_Extract provided_
>>>

In e.g. 5300, you learned a bunch of ad hoc models: Linear Regression, Decision Trees, SVMs
PGMs provide a formalized modeling language for “writing out” models unambiguously in a way your computer understands: specifying exactly how to estimate parameters from data

Now → August: Class splits into two themes, running in parallel!

What kinds of cool comp social sci models are unlocked, that we can now implement in this language? [HW2]
How can we expand PGM vocabulary to incorporate causality? [Midterm]

From PGMs to SWIGs (Bezuidenhout et al. 2024)

Why Take the Time to Learn a Modeling Language (vs. Individual Models)?

My answer: allows you to adapt to specifics/idiosyncrasies of your problem!
Language metaphor: Learning models vs. learning modeling language $\Leftrightarrow$ Learning phrases in a language vs. learning to speak the language
“Hello, one hamburger please” is good, but what if you…
Are allergic to ketchup and need to make sure it’s removed
Want to replace sesame seed bun with poppy seed bun, if they have it
Prefer spicy, but not too spicy, mustard Bun only Animal style …

Languages give us a syntax…

S	$\rightarrow$	NP VP
NP	$\rightarrow$	DetP N \| AdjP NP
VP	$\rightarrow$	V NP
AdjP	$\rightarrow$	Adj \| Adv AdjP
N	$\rightarrow$	`frog` \| `tadpole`
V	$\rightarrow$	`sees` \| `likes`
Adj	$\rightarrow$	`big` \| `small`
Adv	$\rightarrow$	`very`
DetP	$\rightarrow$	`a` \| `the`

…For expressing arbitrary (infinitely many!) sentences

Example 1: Multilevel Tadpoles (McElreath, Ch. 13)

<<<

_Activity a_
In the records, retype without alteration the stretch from the line containing "Dino Run Blink" through the line containing "This system captures".

_Records to process_

>>>

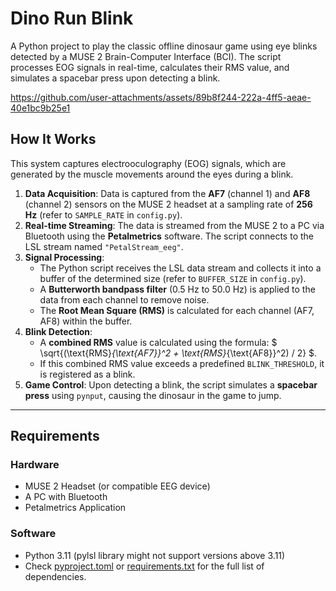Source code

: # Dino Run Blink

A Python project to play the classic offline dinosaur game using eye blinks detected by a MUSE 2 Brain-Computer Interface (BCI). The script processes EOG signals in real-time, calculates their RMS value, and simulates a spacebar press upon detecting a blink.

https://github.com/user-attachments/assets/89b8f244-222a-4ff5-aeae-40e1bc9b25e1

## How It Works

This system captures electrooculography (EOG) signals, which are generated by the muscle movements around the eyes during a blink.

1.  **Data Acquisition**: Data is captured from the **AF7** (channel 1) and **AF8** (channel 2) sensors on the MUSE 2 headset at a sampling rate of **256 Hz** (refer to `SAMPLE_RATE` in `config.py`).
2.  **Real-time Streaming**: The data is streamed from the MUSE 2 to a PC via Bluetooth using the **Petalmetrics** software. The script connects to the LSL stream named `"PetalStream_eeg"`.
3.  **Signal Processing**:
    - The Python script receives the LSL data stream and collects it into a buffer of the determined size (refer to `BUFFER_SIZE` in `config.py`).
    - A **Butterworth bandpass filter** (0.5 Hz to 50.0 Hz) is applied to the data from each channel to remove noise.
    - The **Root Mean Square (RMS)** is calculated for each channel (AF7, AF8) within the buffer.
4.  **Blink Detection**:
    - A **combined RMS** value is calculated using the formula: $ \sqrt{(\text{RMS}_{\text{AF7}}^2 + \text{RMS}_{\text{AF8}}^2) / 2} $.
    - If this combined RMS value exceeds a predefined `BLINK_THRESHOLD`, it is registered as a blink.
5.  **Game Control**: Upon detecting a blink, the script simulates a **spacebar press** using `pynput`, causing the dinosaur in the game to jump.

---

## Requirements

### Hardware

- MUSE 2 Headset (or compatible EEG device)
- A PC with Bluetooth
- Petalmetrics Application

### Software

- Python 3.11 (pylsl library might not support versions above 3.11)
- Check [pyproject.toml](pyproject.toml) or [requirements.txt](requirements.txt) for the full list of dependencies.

<<<

_Activity b_
From the excerpt on probabilistic graphical models, list every ad hoc model it names as learned in 5300.

_Reply a_
: # Dino Run Blink

A Python project to play the classic offline dinosaur game using eye blinks detected by a MUSE 2 Brain-Computer Interface (BCI). The script processes EOG signals in real-time, calculates their RMS value, and simulates a spacebar press upon detecting a blink.

https://github.com/user-attachments/assets/89b8f244-222a-4ff5-aeae-40e1bc9b25e1

## How It Works

This system captures electrooculography (EOG) signals, which are generated by the muscle movements around the eyes during a blink.

_Reply b_
Linear Regression, Decision Trees, SVMs